In other words, IT security is the practice of protecting your company’s data by making sure it stays safe from outside threats. IT compliance is the process of legally proving – to regulators or internal auditors – that you’re using technology responsibly.

The two aren’t completely independent, though. They often work together to enhance your bottom line and ensure the overall health of your business.

“IT security is a subset of IT compliance,” says Leila Bustani, an information systems auditor in Cleveland with more than 20 years of experience.
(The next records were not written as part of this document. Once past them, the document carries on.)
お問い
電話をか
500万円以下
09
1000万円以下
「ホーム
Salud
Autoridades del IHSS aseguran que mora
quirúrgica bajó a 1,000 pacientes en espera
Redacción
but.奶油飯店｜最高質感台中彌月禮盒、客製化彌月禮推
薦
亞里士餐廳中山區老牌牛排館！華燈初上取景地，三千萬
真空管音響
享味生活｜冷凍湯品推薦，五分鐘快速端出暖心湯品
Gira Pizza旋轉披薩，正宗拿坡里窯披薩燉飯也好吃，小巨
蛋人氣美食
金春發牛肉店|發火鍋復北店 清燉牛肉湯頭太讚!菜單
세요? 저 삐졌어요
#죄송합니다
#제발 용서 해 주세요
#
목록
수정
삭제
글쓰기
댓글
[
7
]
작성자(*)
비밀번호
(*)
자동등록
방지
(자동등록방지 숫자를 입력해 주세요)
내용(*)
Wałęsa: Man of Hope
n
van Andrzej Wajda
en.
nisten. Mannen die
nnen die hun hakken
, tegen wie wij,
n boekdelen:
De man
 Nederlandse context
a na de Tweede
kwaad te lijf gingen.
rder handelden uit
She’s also a member of ISACA , a global association of professionals who specialize in IT governance, risk management, and compliance.

“IT security is all about mitigating the risks of data loss or data breaches,” Bustani says. “IT compliance is about making sure your technology use is legal and adheres to certain regulations.”

But that’s not to say the two are inseparable. In fact, knowing the difference can help you make more informed decisions about your business’s IT needs.

Both IT security and IT compliance require proper planning to ensure they don’t conflict with each other. For instance, if you encrypt all of your company’s data – a common practice in IT security – it makes it extremely difficult for you to show that you’re being IT compliant.

“Many security measures are in direct violation of compliance,” Bustani says. “That’s why it’s so important for businesses to have a good grasp of what both practices encompass.”

So how do you get started? A quick review can help you understand each one – and identify ways they work together.

To start with IT security, you need to identify your company’s information assets and map out how they’re used. Once you understand the data’s value and where it resides, you can put in place the appropriate security measures to protect it.

This might include tools like firewalls, intrusion detection systems, and anti-virus software – all of which are designed to safeguard against outside threats. It may also include business continuity plans that detail how employees will respond in the event of a cyber attack, data breach, or natural disaster.

An IT company can help you put all of these measures in place.

In addition to IT security, you also need to be aware of your company’s IT compliance requirements. This can vary depending on your industry and the specific regulations that apply to you. But it often includes requirements like data encryption, passwords, and acceptable use policies.